BEGIN Recorded information

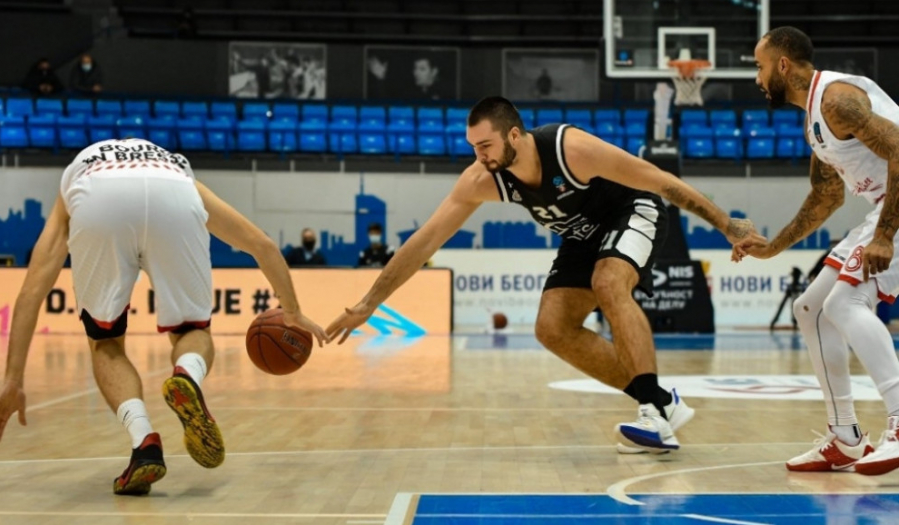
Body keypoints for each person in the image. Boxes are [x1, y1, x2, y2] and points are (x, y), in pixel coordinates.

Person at [327, 96, 763, 452]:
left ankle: (652, 411)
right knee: (551, 328)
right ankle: (662, 403)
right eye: (473, 147)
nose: (479, 156)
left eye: (485, 145)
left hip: (634, 210)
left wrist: (728, 225)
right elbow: (425, 240)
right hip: (581, 236)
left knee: (609, 282)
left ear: (514, 135)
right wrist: (369, 303)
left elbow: (658, 179)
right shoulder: (482, 179)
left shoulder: (570, 148)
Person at [0, 138, 328, 495]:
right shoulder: (176, 170)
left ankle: (144, 443)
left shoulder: (77, 173)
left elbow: (32, 291)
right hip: (174, 200)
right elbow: (262, 245)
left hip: (99, 200)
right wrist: (292, 311)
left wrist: (13, 378)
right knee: (191, 331)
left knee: (105, 341)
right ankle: (187, 374)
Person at [736, 26, 899, 475]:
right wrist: (772, 248)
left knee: (844, 303)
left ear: (782, 65)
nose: (757, 77)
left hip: (893, 210)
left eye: (759, 66)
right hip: (885, 207)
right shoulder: (815, 118)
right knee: (810, 309)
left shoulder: (837, 100)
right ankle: (846, 437)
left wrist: (884, 235)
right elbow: (826, 197)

END Recorded information

Please copy, exactly and with nothing else, the lines above beginning at the line that has "right hip: (174, 200)" and ending with the line that has "left eye: (759, 66)".

right hip: (174, 200)
right elbow: (262, 245)
left hip: (99, 200)
right wrist: (292, 311)
left wrist: (13, 378)
right knee: (191, 331)
left knee: (105, 341)
right ankle: (187, 374)
Person at [736, 26, 899, 475]:
right wrist: (772, 248)
left knee: (844, 303)
left ear: (782, 65)
nose: (757, 77)
left hip: (893, 210)
left eye: (759, 66)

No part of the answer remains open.